= Susan Price (linguist) =

English linguist (born 1956)

Susan Ann Price, (born 1956 in South Shields) is a British academic, previously the Vice-Chancellor of Leeds Beckett University, Leeds, West Yorkshire, a position which she took up on 1 January 2010 following the resignation of Simon Lee in January 2009. Price was Acting Vice-Chancellor of the University of East London, to which office she was appointed in 2008 after having been Deputy Vice-Chancellor from 2007 and previously Pro Vice-Chancellor from 2002.

According to The Guardian newspaper, Susan Price is known as a "supporter of widening participation and newer universities."

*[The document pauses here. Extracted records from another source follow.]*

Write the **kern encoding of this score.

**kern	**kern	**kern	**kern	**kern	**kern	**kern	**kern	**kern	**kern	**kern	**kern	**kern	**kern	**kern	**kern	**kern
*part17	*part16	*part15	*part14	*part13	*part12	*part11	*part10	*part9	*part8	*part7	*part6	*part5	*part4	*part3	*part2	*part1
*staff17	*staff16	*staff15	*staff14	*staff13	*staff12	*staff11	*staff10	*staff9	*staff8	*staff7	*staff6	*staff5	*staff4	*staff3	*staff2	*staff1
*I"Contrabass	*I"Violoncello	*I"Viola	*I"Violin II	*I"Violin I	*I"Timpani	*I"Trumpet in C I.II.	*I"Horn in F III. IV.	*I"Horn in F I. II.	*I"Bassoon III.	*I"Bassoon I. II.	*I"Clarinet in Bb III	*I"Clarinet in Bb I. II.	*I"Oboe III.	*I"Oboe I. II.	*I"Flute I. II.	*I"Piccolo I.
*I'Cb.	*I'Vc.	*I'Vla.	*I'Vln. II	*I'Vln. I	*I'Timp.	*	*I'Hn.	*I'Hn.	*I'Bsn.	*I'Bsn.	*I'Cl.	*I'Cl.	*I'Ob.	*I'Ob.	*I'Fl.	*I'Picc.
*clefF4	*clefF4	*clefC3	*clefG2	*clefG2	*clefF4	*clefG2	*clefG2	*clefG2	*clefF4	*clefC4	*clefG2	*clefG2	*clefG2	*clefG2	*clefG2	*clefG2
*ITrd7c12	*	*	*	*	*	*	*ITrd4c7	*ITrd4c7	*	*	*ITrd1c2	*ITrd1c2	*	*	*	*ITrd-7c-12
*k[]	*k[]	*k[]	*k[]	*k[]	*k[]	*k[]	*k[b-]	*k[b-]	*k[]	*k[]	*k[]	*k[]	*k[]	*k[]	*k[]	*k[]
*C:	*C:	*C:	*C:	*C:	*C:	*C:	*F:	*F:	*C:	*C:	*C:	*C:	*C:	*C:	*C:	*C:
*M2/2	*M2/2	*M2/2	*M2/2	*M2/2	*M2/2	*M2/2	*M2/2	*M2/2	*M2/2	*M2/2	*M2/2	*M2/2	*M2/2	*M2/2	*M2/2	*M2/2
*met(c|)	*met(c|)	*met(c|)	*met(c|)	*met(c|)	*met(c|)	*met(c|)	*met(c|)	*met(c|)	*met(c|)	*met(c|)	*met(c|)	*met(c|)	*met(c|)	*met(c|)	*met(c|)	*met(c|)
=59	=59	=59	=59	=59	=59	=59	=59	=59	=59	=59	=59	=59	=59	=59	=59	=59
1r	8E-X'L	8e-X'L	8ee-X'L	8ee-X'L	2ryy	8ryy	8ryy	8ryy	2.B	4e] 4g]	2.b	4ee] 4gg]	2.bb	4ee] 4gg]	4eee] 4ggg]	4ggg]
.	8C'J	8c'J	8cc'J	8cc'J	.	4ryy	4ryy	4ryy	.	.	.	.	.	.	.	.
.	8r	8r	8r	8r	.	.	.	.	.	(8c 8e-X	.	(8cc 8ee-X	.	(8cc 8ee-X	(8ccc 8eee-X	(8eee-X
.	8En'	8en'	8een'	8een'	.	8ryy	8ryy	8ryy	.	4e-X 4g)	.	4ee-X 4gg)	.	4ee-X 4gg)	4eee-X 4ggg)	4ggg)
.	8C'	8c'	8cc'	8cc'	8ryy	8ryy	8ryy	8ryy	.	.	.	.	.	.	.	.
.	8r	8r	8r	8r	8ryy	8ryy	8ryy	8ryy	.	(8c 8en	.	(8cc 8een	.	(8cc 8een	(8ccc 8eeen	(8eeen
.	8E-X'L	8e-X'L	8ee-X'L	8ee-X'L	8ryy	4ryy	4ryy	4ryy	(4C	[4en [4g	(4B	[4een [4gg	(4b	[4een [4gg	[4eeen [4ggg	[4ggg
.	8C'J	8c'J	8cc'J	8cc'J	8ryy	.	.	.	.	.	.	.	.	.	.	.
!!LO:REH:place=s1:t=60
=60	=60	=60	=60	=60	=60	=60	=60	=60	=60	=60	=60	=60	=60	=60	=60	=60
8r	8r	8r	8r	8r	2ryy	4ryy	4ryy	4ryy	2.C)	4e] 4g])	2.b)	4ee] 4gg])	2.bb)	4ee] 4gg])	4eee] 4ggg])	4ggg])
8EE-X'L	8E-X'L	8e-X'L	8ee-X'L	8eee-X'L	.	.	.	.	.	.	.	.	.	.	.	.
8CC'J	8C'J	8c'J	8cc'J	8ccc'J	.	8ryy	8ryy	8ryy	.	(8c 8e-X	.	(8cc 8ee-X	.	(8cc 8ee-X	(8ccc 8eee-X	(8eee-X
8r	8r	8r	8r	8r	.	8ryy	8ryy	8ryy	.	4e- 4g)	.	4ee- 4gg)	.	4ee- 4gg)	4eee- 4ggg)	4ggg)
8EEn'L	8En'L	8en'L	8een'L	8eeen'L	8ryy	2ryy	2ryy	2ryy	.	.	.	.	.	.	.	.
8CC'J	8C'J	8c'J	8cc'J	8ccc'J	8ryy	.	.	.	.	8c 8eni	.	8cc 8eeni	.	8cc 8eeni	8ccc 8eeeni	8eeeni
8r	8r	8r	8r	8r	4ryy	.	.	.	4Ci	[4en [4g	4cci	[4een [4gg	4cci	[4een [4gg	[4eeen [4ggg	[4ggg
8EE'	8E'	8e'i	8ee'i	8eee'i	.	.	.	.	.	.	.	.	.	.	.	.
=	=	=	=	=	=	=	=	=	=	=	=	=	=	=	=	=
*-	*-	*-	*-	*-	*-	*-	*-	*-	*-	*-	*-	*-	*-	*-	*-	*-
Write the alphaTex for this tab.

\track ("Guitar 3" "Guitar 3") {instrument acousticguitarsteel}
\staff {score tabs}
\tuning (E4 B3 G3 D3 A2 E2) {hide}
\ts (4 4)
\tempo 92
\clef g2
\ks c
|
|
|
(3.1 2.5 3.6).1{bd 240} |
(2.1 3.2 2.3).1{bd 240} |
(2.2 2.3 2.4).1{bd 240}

Price graduated from the University of Salford with a first class degree (BSc) in Modern Languages, and also has a PhD in Linguistics from Salford and UCL and obtained the degree of MBA from the University of Bradford. She has held academic posts at Bradford and the University of the West of England. She is a Fellow of the Chartered Institute of Linguists. According to Leeds Beckett University website, Professor Price speaks six European Languages including French, Spanish and Romanian. In December 2011 it was revealed that Price had earned a listing in the latest edition of Who's Who.

She was appointed Commander of the Order of the British Empire (CBE) in the 2016 New Year Honours for services to higher education.